### Task prompt
An exact copy of all the records is the expected answer.

### Provided material
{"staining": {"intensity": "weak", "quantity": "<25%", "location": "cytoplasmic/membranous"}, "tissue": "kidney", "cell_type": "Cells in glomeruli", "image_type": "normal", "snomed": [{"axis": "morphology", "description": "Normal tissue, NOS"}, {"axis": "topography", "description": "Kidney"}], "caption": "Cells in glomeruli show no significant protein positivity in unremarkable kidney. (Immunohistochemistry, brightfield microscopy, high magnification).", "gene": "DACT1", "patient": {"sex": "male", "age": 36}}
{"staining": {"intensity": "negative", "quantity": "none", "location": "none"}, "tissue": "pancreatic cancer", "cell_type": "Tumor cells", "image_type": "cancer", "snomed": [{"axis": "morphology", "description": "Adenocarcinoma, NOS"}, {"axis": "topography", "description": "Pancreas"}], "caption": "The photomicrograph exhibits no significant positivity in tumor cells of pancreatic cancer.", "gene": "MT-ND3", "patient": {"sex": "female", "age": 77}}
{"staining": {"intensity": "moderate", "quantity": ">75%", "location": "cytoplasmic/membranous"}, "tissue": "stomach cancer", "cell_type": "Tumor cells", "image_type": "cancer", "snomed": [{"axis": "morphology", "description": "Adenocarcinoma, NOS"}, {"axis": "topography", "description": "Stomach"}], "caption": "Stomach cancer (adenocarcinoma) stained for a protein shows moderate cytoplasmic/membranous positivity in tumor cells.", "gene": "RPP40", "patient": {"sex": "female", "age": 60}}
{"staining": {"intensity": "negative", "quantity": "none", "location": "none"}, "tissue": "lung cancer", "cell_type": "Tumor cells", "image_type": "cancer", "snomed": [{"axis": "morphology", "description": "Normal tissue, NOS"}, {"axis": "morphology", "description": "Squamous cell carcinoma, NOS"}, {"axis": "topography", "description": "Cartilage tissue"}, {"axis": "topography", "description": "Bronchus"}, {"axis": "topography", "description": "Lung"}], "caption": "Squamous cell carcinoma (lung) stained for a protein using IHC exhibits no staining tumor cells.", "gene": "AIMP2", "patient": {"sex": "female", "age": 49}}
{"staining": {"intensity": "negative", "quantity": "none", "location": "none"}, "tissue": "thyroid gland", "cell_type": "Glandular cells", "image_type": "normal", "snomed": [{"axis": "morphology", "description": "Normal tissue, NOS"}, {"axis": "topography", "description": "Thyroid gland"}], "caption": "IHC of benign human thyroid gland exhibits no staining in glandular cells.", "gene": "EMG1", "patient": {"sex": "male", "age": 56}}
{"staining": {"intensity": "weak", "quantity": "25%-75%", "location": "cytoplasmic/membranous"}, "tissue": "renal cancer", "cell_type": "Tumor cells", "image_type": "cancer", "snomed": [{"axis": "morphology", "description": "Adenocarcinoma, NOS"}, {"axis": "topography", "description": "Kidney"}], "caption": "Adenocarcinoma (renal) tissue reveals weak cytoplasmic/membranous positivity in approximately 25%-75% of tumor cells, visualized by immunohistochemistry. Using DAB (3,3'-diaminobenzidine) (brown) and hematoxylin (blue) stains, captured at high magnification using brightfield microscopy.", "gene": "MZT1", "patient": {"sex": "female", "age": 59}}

### Answer box
{"staining": {"intensity": "weak", "quantity": "<25%", "location": "cytoplasmic/membranous"}, "tissue": "kidney", "cell_type": "Cells in glomeruli", "image_type": "normal", "snomed": [{"axis": "morphology", "description": "Normal tissue, NOS"}, {"axis": "topography", "description": "Kidney"}], "caption": "Cells in glomeruli show no significant protein positivity in unremarkable kidney. (Immunohistochemistry, brightfield microscopy, high magnification).", "gene": "DACT1", "patient": {"sex": "male", "age": 36}}
{"staining": {"intensity": "negative", "quantity": "none", "location": "none"}, "tissue": "pancreatic cancer", "cell_type": "Tumor cells", "image_type": "cancer", "snomed": [{"axis": "morphology", "description": "Adenocarcinoma, NOS"}, {"axis": "topography", "description": "Pancreas"}], "caption": "The photomicrograph exhibits no significant positivity in tumor cells of pancreatic cancer.", "gene": "MT-ND3", "patient": {"sex": "female", "age": 77}}
{"staining": {"intensity": "moderate", "quantity": ">75%", "location": "cytoplasmic/membranous"}, "tissue": "stomach cancer", "cell_type": "Tumor cells", "image_type": "cancer", "snomed": [{"axis": "morphology", "description": "Adenocarcinoma, NOS"}, {"axis": "topography", "description": "Stomach"}], "caption": "Stomach cancer (adenocarcinoma) stained for a protein shows moderate cytoplasmic/membranous positivity in tumor cells.", "gene": "RPP40", "patient": {"sex": "female", "age": 60}}
{"staining": {"intensity": "negative", "quantity": "none", "location": "none"}, "tissue": "lung cancer", "cell_type": "Tumor cells", "image_type": "cancer", "snomed": [{"axis": "morphology", "description": "Normal tissue, NOS"}, {"axis": "morphology", "description": "Squamous cell carcinoma, NOS"}, {"axis": "topography", "description": "Cartilage tissue"}, {"axis": "topography", "description": "Bronchus"}, {"axis": "topography", "description": "Lung"}], "caption": "Squamous cell carcinoma (lung) stained for a protein using IHC exhibits no staining tumor cells.", "gene": "AIMP2", "patient": {"sex": "female", "age": 49}}
{"staining": {"intensity": "negative", "quantity": "none", "location": "none"}, "tissue": "thyroid gland", "cell_type": "Glandular cells", "image_type": "normal", "snomed": [{"axis": "morphology", "description": "Normal tissue, NOS"}, {"axis": "topography", "description": "Thyroid gland"}], "caption": "IHC of benign human thyroid gland exhibits no staining in glandular cells.", "gene": "EMG1", "patient": {"sex": "male", "age": 56}}
{"staining": {"intensity": "weak", "quantity": "25%-75%", "location": "cytoplasmic/membranous"}, "tissue": "renal cancer", "cell_type": "Tumor cells", "image_type": "cancer", "snomed": [{"axis": "morphology", "description": "Adenocarcinoma, NOS"}, {"axis": "topography", "description": "Kidney"}], "caption": "Adenocarcinoma (renal) tissue reveals weak cytoplasmic/membranous positivity in approximately 25%-75% of tumor cells, visualized by immunohistochemistry. Using DAB (3,3'-diaminobenzidine) (brown) and hematoxylin (blue) stains, captured at high magnification using brightfield microscopy.", "gene": "MZT1", "patient": {"sex": "female", "age": 59}}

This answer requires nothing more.